Segment Start: The input

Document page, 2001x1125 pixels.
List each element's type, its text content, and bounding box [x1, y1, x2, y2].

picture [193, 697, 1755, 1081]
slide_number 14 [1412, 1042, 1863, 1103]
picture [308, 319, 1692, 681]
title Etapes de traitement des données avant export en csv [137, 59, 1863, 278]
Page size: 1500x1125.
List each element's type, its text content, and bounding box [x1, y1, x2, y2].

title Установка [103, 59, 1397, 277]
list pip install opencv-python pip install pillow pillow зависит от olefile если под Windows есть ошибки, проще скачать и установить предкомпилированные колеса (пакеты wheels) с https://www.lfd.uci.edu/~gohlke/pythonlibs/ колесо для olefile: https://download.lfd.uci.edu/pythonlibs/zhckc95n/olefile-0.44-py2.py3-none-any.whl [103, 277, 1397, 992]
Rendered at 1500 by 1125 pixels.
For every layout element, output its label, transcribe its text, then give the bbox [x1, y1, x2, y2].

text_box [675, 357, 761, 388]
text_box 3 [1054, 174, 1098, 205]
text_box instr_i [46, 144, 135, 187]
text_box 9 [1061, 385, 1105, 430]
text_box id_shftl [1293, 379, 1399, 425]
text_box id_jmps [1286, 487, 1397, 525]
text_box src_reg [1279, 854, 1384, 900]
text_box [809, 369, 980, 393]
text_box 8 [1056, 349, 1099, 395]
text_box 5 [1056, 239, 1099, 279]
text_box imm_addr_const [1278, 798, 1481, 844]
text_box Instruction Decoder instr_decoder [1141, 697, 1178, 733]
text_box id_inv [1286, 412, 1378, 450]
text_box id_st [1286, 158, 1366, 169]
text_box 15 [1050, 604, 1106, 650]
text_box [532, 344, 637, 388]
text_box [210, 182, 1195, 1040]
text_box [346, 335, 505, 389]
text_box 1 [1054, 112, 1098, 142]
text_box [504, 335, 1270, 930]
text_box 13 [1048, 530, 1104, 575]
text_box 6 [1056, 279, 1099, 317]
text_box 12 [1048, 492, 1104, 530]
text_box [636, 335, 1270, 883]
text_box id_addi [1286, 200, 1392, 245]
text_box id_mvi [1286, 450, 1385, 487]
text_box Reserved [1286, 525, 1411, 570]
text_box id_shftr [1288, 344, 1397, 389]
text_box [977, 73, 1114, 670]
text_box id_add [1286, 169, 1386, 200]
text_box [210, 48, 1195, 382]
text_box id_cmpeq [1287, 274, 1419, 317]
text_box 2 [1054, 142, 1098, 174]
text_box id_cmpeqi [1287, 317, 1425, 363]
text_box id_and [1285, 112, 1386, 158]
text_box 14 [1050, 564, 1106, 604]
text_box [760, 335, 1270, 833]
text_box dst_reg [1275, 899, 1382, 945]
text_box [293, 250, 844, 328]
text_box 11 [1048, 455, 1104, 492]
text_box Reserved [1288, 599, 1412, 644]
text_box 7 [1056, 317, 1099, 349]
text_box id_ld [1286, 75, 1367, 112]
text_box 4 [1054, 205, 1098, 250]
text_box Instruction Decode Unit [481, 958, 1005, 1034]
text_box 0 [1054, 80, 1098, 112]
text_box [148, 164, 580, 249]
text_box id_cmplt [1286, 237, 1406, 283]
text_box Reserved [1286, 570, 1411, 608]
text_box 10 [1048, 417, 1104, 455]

Segment End: The input

• **Problem**
From the material above, return every line that contains "pixels".

• **Task answer**
Document page, 2001x1125 pixels.
Rendered at 1500 by 1125 pixels.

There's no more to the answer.